Jasper has a go:
In seeking to resolve the dilemma, you state that “At first glance, this looks easy enough, as simply substituting “obedience” for “the pious” will destroy the dilemma because it eliminates the tautology posed. One can’t do this since it’s not right to simply substitute whatever terms one likes and declare the problem solved.” Later in the argument, you then say: “At this point we can reach three conclusions: 1. The Euthyphro “dilemma” is defeated by shifting the focus from “the pious” to “obedience,” therefore it is an inappropriate criticism of Christian morality that is founded on obedience to God’s Will.” So this point is based on you doing something that you have previously declared is not allowed.
You’re skipping over the extremely relevant section wherein I distinguish between refuting the Euthyphro dilemma on its own terms and refuting its mistaken application to Christian morality because the definition of that morality precludes the second horn of the dilemma. Ergo, no tautology and no dilemma. One cannot simply change Socrates’s definitions and claim to be attacking the dilemma on its own terms, while one cannot apply the dilemma to a specific morality without changing those definitions accordingly.
You also state that “it can only be considered a genuine problem for those who insist that a fixed principle cannot be arbitrary. In other words, for those paying absolutely no attention to reality. There are a panoply of fixed variables which, if they were different than they are, would radically alter the reality of our universe.” Here you conflate moral principles with physical variables; but they are not the same, and consequently this point is irrelevant.

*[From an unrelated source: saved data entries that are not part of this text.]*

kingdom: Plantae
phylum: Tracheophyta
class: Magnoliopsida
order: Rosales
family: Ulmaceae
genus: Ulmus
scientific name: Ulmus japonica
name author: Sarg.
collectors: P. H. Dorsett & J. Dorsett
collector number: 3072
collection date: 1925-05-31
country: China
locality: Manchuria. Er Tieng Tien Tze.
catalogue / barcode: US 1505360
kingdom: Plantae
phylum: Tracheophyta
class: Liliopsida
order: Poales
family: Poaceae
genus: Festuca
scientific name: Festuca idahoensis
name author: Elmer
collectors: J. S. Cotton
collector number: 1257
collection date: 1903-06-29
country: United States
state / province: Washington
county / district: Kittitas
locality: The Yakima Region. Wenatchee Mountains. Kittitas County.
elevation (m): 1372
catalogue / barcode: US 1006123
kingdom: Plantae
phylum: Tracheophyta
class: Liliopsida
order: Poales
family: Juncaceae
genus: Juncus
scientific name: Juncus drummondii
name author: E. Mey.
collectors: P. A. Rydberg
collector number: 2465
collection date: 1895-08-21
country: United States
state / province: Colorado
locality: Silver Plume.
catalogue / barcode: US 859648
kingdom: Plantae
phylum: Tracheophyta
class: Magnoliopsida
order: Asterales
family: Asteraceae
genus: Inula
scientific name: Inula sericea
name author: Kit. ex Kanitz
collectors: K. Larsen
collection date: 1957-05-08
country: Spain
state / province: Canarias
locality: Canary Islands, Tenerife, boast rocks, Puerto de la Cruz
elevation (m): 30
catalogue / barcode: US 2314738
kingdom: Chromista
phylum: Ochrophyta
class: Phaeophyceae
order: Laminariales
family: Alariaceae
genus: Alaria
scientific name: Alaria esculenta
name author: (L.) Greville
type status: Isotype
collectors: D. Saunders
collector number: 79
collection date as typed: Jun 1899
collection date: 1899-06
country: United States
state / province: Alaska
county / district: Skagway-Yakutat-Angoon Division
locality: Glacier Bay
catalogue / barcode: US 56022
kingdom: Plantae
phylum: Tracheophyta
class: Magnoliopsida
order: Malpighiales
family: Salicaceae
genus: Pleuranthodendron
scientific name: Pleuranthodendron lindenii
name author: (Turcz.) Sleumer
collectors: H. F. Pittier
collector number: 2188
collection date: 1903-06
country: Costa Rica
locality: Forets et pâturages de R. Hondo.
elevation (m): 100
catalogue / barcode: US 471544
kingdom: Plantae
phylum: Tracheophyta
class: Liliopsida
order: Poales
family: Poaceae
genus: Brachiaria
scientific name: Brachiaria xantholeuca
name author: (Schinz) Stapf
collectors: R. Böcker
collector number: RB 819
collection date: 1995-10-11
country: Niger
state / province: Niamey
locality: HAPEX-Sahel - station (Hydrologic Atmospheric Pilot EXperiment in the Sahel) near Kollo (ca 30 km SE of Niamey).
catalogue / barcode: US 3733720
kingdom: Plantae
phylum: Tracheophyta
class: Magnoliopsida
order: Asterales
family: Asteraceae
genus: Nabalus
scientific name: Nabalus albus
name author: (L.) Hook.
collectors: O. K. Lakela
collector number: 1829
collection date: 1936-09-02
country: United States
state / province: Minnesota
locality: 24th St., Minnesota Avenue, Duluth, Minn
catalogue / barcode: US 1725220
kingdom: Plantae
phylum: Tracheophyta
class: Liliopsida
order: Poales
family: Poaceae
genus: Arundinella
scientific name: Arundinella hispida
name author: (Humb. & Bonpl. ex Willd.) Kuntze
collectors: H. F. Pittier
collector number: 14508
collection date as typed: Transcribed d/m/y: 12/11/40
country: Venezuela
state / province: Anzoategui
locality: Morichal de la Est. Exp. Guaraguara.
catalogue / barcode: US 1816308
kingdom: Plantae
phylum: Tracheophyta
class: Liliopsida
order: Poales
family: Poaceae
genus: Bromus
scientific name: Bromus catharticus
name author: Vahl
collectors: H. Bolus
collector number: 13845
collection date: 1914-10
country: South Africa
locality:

Conflate? Combine into one? Not at all. You’re forgetting the rather obvious fact that whereas the necessary physical variables of this universe are fixed, moral principles vary even within it. Therefore, it is a massive logical error on multiple levels to assume that in the universe next door, moral principles must be the same as they are in this universe, while physical variables are assumed to be different. In fact, given the competing moral principles currently on offer in this universe, one couldn’t possibly even say which of them must be the fixed ones next door.
You finally state that “The section about disagreement between gods regarding the pious and impious does not apply to a monotheistic god or a Supreme God who rules over other, lesser gods and deines their morality for them.” Socrates and Euthyphro agree in the course of the dialogue to discuss that “what all the gods love is pious and holy, and the opposite which they all hate, impious” – in all respects, a situation identical to being under a monotheistic god. So this point is irrelevant.
You’re incorrect. If you read the dialogue more closely, you will see that the situations are not identical because in the one case, the net result of “what all the gods love” is a drastically reduced set of polytheistic divine preferences to the lowest common denominator, whereas in the monotheistic case, that preference is exercised in full. For example, Athena’s love for Athens must be excised in the former case, but is retained were she the god in the latter.
The rest of your refutation rests on a misunderstanding of what actually constitutes the Euthyphro dilemma. You focus obsessively on a literal translation of the language, rather than attempting to understand the underlying argument. In modern terms, this is phrased as: Is something moral because god commands it, or does god command it because it is moral? You simply don’t address this at all in your supposed refutation, as far as I can see; I may be missing the point entirely, but in that case you have not managed to convey your argument well.
This is a false statement based on intellectual laziness. There is no “underlying argument”, Socrates makes a specific and detailed argument with various assertions and assumptions along the way, and as I have shown, some of them are not logically justifiable. If you want an answer to what you describe as the modern terms, it is that something is moral because god commands it. God’s game, god’s rules. Now, you can still argue that God doesn’t exist or that his rules are imperfectly understood by Man, but that’s a tangential subject that cannot be reasonably used to defend the dilemma.
UPDATE – I should point out that I’m not breaking much new ground here, except possibly in the specific refutation of the dilemma on Socrates’s own terms. As much as I respect Aristotle and Aquinas, I’m rather pleased to know that I’m following a path trod by the original wielder of the logical razor:
[William of] Ockham boldly broke with much that had been taken for granted by his immediate predecessors. Fundamental to his approach was his rejection of the central Aristotelian idea that all things have an ultimate end toward which they naturally tend. He therefore also spurned Aquinas’s attempt to base morality on human nature and with it the idea that goodness is closely connected with happiness, which is the ultimate end of human beings. Ockham was thus led to a position that contrasted starkly with almost all previous ethical doctrines in the West. Ockham denied all standards of good and evil that are independent of God’s will. What God wills is good; what God condemns is evil. That is all there is to say about the matter. This position is sometimes called a divine approbation theory, because it defines good as whatever is approved by God.